A mean meaningful problem

Remember that if $a,b,c$ are in a 3-term arithmetic progression (hereafter abbreviated AP), then $a+c = 2b$ .

Observe that the mode will always be $2$ and the mean will always be $\frac{25+x}{7}$ . On the other hand, the median depends on the value of $x$ :

• Case 1: $x \le 2$

The median is $2$ . If two terms of an AP are equal, then all of them are; in this case, since the mode and the median are both $2$ , we have the mean $\frac{25+x}{7} = 2$ or $x = -11$ .

• Case 2: $2 \le x \le 4$

The median is $x$ , thus the terms are $2, x, \frac{25+x}{7}$ . There are three cases of the AP, considering the middle element:

• Case 2.1: $2$ is the middle element.

Thus $x + \frac{25+x}{7} = 2 \cdot 2$ , or $x = \frac{3}{8}$ . But this is not in the interval $[2,4]$ , so we discard it.

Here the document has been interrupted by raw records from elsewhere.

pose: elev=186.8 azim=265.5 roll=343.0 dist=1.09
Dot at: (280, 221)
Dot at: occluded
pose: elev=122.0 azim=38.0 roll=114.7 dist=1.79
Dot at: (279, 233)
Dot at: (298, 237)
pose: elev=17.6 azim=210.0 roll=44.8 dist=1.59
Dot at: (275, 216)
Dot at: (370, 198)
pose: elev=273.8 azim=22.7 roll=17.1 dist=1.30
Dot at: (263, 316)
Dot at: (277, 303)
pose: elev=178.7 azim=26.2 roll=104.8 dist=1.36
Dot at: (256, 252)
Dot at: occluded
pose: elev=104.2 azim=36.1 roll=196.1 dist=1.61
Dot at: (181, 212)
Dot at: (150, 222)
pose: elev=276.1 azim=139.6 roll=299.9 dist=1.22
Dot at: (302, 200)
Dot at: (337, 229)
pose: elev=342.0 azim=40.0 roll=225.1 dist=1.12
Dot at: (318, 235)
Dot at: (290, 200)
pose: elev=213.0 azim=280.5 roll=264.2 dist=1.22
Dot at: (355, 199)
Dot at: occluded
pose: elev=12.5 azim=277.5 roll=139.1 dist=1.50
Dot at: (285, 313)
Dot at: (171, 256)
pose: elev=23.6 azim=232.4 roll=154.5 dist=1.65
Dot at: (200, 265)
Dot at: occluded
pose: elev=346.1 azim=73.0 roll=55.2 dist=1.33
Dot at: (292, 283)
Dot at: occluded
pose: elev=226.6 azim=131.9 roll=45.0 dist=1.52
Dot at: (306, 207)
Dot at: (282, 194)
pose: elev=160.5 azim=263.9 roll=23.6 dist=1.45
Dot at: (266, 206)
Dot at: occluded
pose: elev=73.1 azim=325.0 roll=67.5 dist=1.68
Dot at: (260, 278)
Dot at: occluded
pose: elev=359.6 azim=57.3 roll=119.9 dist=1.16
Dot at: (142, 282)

• Case 2.2: $x$ is the middle element.

Thus $2 + \frac{25+x}{7} = 2 \cdot x$ , or $x = 3$ .

• Case 2.3: $\frac{25+x}{7}$ is the middle element.

Thus $2 + x = 2 \cdot \frac{25+x}{7}$ , or $x = \frac{36}{5}$ . But this is not in the interval $[2,4]$ , so we discard it.

• Case 3: $x \ge 4$

The median is $4$ , thus the terms are $2, 4, \frac{25+x}{7}$ . There are three APs involving the terms $2, 4$ , namely $(0,2,4), (2,3,4), (2,4,6)$ , and thus three cases for the value of $\frac{25+x}{7}$ , namely $0, 3, 6$ . This gives $x = -25, -4, 17$ respectively. But only $x = 17$ satisfies $x \ge 4$ , so that's the only solution from this case.

In total, we obtained the solutions $-11, 3, 17$ . The maximum of these is $\boxed{17}$ .